Guideline document: (choose one of ASA/RSS/ACM)
Agreement
quoted text
Reasoning:
- Disagreement
quoted text
Reasoning:
Data questions
Computing fairness metrics
Use the fairness package. Pick one of the example datasets in the package. Fit a predictive model using that dataset. Choose three different fairness metrics to compute using the predictions from that model. For each of these, compute the values in the fairness metric in two ways: (1) using standard R
functions, e.g. arithmetic operations, and (2) using the fairness
package functions. Check to see whether you get the same answer.
# Predictive model
Fairness metric 1
Which metric: (name here)
# Computing manually
# Comparing to the fairness package answer
Fairness metric 2
Which metric: (name here)
# Computing manually
# Comparing to the fairness package answer
Fairness metric 3
Which metric: (name here)
# Computing manually
# Comparing to the fairness package answer
Simulating a response variable
Now replace the outcome variable in the original dataset with a new variable that you generate. You can decide how to generate the new outcome.

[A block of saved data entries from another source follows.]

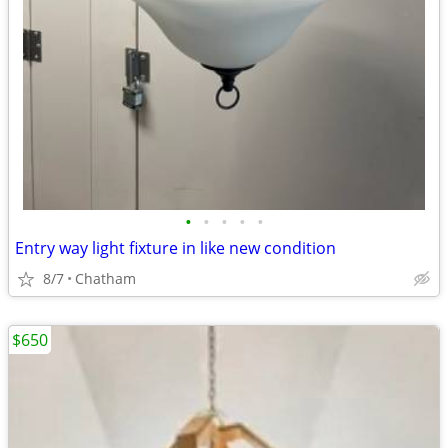
•
•
•
•
•
Entry way light fixture in like new condition
8/7
Chatham
$650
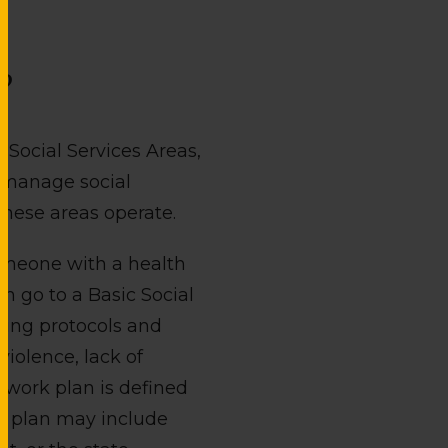
?
c Social Services Areas,
t manage social
these areas operate.
someone with a health
n go to a Basic Social
wing protocols and
violence, lack of
a work plan is defined
his plan may include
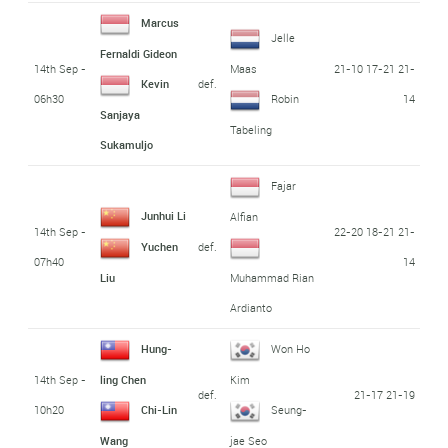
Marcus
Jelle
Fernaldi Gideon
14th Sep -
21-10 17-21 21-
Maas
def.
Kevin
06h30
14
Robin
Sanjaya
Tabeling
Sukamuljo
Fajar
Junhui Li
Alfian
14th Sep -
22-20 18-21 21-
def.
Yuchen
07h40
14
Liu
Muhammad Rian
Ardianto
Hung-
Won Ho
14th Sep -
ling Chen
Kim
def.
21-17 21-19
10h20
Chi-Lin
Seung-
Wang
jae Seo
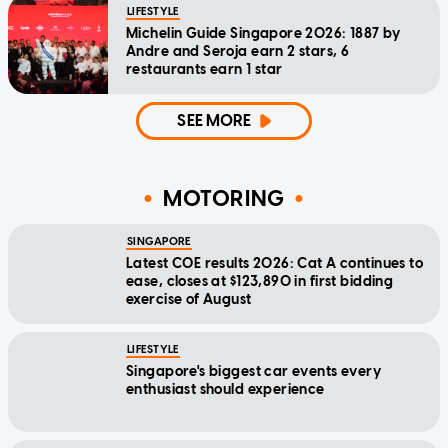
LIFESTYLE
Michelin Guide Singapore 2026: 1887 by
Andre and Seroja earn 2 stars, 6
restaurants earn 1 star
SEE MORE
MOTORING
SINGAPORE
Latest COE results 2026: Cat A continues to
ease, closes at $123,890 in first bidding
exercise of August
LIFESTYLE
Singapore's biggest car events every
enthusiast should experience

Your goal is to make this outcome result in all the fairness metrics you chose above indicating that the predictive model is fair.
# n <- nrow(datasetname)
# datasetname$outcomename <- somefunction(n, etc)
# Predictive model
Fairness metric 1
Which metric: (name here)
# Computing manually
# Comparing to the fairness package answer
Fairness metric 2
Which metric: (name here)
# Computing manually
# Comparing to the fairness package answer
Fairness metric 3
Which metric: (name here)
# Computing manually
# Comparing to the fairness package answer
Concluding thoughts
Do any of the results above require some explanation? Briefly describe your conclusion here.